__Required action__
Copy each line below containing "Sporları".
***
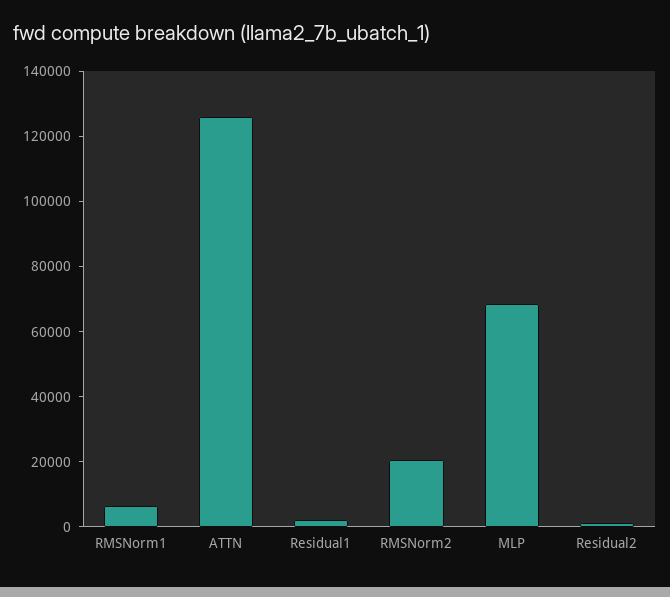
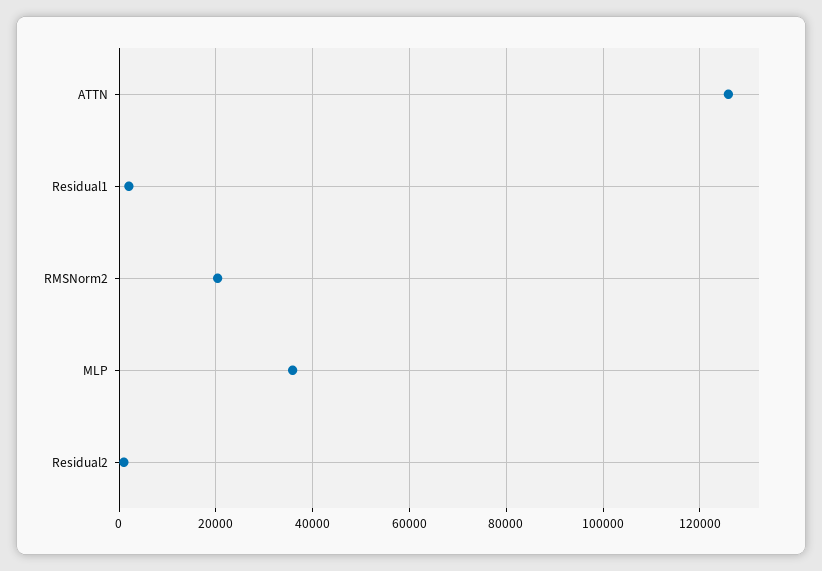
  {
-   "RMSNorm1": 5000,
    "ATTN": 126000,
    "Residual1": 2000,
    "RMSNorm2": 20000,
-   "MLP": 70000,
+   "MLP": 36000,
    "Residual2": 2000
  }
***
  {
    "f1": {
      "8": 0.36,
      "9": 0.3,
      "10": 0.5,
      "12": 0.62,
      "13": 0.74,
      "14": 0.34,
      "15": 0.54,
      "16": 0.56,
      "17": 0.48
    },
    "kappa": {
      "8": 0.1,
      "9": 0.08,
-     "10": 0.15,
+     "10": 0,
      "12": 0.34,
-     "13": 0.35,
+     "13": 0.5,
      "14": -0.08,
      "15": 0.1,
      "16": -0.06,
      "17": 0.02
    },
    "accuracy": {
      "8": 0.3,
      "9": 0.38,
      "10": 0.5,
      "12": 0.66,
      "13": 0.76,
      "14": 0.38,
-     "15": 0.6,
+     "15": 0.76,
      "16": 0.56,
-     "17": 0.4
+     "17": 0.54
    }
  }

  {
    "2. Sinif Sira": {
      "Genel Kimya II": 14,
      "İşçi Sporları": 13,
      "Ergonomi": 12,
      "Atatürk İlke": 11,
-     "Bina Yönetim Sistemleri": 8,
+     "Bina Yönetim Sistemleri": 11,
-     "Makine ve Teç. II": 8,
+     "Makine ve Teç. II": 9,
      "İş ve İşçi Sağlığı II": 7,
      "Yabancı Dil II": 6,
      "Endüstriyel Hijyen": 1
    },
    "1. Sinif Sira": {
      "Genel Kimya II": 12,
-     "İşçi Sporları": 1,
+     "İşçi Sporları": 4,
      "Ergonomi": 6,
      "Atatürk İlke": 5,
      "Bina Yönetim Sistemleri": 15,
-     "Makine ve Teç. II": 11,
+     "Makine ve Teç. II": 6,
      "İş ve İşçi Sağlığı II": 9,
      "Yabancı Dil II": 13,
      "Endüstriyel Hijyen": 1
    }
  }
***
__Solution to this task__
      "İşçi Sporları": 13,
-     "İşçi Sporları": 1,
+     "İşçi Sporları": 4,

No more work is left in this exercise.